Gegenseitige Inspiration

Etwa 700 Kreative aus der europäischen Fernsehbranche zog die diesjährige PromaxBDA Europe Konferenz an, die dieses Jahr in Berlin stattfand. Dort wurden die neuesten Trends und anstehenden Herausforderungen bei Promotion und Marketing von Programm vorgestellt und diskutiert. Als besondere Gäste waren Theater-, Film- und Fernsehautor Sir Tom Stoppard sowie Oscar-Preisträger Julian Fellowes eingeladen, um über ihre Autorenarbeit zu sprechen.

8
Gegenseitige Inspiration

Die Keynote „Move Or Die: Can Channel Brands Survive in a Time of Moving Content?“ hielt der auf Markenstrategie und On Air-Architektur spezialisierte Berater Lee Hunt. Er berichtete von der Strategie US-amerikanischer Kabelsender ihre Urheberschaft mit ihren Programmen so zu verknüpfen, dass ihre Herkunft auch auf anderen Plattformen erhalten bleibt. Dies folgt analog dem System der Filmstudios. Jedoch, so Hunt, ist es in den circa 100 Jahren, die es die großen US-Studios schon gibt, nur Disney gelungen auch als Mutterhaus eine Marke zu werden. „Es geht hier um den Besitz von Rechten und das Problem ist der Elefant im Raum“, sagt Hunt. „Nämlich Netflix.“ Durch die Verwendung von Big Data und den dadurch möglichen individuellen Zuschnitt von Angeboten hat der Online-Vertrieb tatsächlich so viel individualisierte ‘Sender’ wie er Abonnenten hat. Darüber verliert sich nicht nur die ursprüngliche Herkunft von lizenziertem Programm, die traditionellen (Kabel)-Kanäle verlieren zugleich an Sichtbarkeit, weil letztendlich alles von Netflix angeboten wird und immer mehr Haushalte dazu übergehen ihr Kabelabonnement zugunsten von Netflix zu kündigen. So müssen sich die Kabelkanäle mit On Demand-Angeboten, klarem Branding und Logos sowie entsprechenden Promos neu gegen den Angreifer positionieren, um ihren Platz zu erhalten. „Es muss sichergestellt werden, dass die Sendermarken sowohl für die lineare, als auch die nicht-lineare Welt aufgestellt sind. Um das zu erreichen, braucht es eine Position und idealerweise ein Claim, der die Marke in beiden Welten klar definiert“, gab Hunt seinen Zuhörern mit auf den Weg.

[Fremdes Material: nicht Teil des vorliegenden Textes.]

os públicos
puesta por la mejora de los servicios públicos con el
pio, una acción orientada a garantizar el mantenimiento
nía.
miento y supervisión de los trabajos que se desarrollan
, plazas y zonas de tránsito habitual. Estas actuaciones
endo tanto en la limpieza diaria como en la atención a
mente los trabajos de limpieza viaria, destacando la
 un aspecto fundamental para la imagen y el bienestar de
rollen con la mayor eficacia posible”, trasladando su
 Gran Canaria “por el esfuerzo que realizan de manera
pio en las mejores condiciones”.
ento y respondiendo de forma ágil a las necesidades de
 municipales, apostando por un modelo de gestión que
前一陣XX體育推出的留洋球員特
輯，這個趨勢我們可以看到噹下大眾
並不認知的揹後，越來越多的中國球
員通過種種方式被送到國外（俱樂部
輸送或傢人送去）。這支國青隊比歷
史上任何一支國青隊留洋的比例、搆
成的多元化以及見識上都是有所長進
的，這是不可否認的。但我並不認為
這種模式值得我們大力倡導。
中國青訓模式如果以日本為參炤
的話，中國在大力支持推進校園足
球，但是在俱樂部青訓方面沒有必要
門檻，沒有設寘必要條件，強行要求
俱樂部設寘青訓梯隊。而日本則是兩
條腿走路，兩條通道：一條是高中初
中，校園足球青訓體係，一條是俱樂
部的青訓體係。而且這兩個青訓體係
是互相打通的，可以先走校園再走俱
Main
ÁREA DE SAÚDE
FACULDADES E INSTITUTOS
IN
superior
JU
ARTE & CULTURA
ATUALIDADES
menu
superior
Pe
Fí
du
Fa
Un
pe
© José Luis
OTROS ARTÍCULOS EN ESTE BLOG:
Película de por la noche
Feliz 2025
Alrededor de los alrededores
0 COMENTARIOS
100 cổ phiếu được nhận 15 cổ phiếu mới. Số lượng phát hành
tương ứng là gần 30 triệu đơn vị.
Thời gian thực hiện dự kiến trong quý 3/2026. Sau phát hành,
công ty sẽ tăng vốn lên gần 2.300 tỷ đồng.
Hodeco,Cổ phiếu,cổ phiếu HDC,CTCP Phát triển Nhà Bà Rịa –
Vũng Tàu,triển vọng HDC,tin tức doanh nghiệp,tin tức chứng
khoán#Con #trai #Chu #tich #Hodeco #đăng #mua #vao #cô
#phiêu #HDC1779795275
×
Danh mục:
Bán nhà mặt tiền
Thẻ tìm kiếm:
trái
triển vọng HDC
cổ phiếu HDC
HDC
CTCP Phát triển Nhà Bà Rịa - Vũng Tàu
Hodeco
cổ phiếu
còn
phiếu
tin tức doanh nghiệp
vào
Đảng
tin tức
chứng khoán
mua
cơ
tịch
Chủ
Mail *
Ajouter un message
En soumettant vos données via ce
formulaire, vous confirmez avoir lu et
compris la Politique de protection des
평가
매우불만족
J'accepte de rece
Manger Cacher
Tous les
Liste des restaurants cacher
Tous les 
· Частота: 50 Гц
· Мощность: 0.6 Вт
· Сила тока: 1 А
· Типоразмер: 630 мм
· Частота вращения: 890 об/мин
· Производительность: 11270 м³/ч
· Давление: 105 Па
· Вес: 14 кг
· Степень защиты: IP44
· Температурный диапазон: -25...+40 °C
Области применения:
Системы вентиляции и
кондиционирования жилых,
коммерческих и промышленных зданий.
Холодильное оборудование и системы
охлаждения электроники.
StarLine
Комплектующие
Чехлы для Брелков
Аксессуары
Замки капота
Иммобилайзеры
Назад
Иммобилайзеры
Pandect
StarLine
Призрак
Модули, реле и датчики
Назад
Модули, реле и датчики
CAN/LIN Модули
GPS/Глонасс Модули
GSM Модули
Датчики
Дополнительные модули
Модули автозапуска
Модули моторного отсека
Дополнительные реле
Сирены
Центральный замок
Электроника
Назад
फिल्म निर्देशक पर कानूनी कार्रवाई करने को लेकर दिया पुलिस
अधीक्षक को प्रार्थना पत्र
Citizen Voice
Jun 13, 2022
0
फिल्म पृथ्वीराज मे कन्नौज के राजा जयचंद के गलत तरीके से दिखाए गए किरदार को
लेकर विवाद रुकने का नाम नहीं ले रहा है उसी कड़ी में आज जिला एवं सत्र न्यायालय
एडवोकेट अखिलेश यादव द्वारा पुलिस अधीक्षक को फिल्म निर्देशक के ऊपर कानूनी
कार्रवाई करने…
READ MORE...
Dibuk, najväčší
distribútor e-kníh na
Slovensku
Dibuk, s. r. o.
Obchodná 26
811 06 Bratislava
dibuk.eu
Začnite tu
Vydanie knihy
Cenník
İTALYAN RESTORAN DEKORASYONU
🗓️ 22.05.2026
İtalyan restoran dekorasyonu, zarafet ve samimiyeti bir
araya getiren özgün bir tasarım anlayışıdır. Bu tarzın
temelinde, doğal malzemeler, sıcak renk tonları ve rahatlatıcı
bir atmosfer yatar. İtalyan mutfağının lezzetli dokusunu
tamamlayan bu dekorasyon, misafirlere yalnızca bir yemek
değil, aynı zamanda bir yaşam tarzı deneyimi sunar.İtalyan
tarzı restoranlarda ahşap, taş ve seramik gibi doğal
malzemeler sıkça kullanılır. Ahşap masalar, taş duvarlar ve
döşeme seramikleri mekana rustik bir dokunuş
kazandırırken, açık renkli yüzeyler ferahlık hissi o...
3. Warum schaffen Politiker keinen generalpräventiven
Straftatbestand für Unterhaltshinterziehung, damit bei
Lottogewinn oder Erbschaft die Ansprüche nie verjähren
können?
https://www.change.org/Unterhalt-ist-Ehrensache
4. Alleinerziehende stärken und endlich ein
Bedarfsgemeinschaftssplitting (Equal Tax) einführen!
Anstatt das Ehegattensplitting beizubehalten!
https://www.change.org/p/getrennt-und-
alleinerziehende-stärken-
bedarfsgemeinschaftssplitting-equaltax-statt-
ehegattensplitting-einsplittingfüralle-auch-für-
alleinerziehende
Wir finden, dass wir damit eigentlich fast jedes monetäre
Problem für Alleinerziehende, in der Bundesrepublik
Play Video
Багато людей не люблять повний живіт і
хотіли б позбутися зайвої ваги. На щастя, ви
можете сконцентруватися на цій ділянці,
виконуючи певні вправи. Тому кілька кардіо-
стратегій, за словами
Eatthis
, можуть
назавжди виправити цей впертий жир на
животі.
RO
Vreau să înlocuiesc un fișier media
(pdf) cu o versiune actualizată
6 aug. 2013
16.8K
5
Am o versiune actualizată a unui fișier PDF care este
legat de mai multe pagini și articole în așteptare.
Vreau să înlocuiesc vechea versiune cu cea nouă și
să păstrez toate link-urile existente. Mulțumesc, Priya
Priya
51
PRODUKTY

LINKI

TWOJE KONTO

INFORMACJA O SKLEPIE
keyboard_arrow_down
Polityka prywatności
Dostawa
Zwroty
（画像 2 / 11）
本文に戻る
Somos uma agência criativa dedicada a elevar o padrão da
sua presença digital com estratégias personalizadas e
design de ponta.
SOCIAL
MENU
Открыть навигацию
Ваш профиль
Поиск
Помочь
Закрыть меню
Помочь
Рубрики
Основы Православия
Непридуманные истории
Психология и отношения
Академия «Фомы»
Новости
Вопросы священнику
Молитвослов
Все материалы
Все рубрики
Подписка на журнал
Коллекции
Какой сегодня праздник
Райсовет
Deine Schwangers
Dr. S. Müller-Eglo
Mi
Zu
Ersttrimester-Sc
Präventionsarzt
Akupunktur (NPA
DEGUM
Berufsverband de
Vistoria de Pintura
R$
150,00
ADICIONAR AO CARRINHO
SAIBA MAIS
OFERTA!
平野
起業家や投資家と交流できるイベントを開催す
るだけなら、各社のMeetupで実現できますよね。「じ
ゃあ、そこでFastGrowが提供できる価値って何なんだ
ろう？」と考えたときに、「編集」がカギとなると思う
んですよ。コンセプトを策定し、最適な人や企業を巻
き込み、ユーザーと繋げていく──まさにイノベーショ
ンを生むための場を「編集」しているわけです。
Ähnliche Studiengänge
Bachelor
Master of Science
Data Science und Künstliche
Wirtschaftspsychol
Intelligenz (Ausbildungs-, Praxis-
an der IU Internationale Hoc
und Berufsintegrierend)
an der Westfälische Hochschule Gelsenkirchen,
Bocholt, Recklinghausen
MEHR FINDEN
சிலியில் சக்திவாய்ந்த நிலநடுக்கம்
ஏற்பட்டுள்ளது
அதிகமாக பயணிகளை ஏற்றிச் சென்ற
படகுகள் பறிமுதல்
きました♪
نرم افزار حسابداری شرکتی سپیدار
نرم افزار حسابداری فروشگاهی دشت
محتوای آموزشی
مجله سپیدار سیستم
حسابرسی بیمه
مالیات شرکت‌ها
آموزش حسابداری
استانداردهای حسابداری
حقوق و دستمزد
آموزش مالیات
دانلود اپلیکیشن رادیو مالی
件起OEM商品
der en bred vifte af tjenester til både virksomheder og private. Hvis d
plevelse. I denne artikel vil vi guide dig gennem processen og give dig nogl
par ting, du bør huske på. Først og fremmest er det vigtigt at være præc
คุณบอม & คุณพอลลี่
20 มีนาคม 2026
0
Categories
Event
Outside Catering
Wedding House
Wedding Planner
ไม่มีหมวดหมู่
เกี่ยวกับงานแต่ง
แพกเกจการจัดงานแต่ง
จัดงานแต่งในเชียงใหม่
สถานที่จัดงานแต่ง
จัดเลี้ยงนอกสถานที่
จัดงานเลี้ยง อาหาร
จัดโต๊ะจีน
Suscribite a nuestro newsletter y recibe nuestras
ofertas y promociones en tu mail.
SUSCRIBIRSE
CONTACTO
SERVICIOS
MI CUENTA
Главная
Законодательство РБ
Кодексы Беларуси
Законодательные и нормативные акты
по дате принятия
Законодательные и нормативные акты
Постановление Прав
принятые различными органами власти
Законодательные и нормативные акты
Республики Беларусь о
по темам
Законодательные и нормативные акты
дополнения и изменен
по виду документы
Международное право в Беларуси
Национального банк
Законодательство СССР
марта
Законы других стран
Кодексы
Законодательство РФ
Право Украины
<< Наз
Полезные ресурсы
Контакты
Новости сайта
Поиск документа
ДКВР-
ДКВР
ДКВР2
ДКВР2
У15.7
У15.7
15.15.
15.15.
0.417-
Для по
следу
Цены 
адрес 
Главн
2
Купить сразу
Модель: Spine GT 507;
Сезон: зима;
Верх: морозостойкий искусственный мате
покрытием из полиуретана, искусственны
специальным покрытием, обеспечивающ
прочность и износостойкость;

Im Angesicht der von Hunt skizzierten Herausforderungen sieht sich PromaxBDA selbst als Leuchtturm und Zentrum jener Welt von Promotion und Marketing, die sich immer schneller dreht, täglich vor neuen Herausforderungen steht und auf mehreren Hochzeiten gleichzeitig tanzen muss. „Dies macht Promax relevanter, denn je“, erklärt Lester Mordue, Director, European Conference [&] Relations bei PromaxBDA. „Die Konferenz gibt einen Einblick wie Kreativität funktioniert und Kreative brauchen den Austausch, um sich gegenseitig zu inspirieren. Die schlauen Kreativen sind wie Vampire, sie saugen aus einem raus, was sie brauchen, lassen einen aber leben.“ Für Steve Kazanjian, President und CEO von PromaxBDA, ist die Konferenz nicht ein Blick in die Zukunft, sondern ein Ort, an dem die Zukunft über den Dialog der Kreativen, Agenturen und Auftraggeber initiiert wird. „Heute werden Inhalte über 1.000 verschiedene Wege distribuiert. Dabei geht es darum, wie wir auf Inhalte aufmerksam machen und wie uns die Technik hilft“, erklärt er.

Weitere Themen der PromaxBDA waren der nicht immer einfache Einsatz und Umgang von Humor. Die Verknüpfung von Commercials und Promotion in einer neuen „Cromo“ genannten Form, die gerade für Social Spots ideal geeignet ist. Der kreative Fluss und wie man ihn wieder zum Lauf bekommt – insbesondere dann, wenn er die berufliche Zukunft in Frage stellt. Aber auch wie man als Kunde mit der Agentur beziehungsweise als Creative Director mit seinen Kreativen kommuniziert, um sie bei der Stange zu halten und sie nicht zu demotivieren. Und nicht zuletzt das Eingehen auf das Publikum. Mehrere Sender haben dargestellt, wie sie sich komplett neu erfunden haben, indem sie Annahmen, Mutmaßungen und Marktforschung über Bord geworfen haben und zu den Menschen gegangen sind, einen unverstellten Dialog mit ihnen begonnen haben und mit ihnen die Sender geschaffen haben, die jetzt zu den erfolgreicheren Wettbewerbern gehören.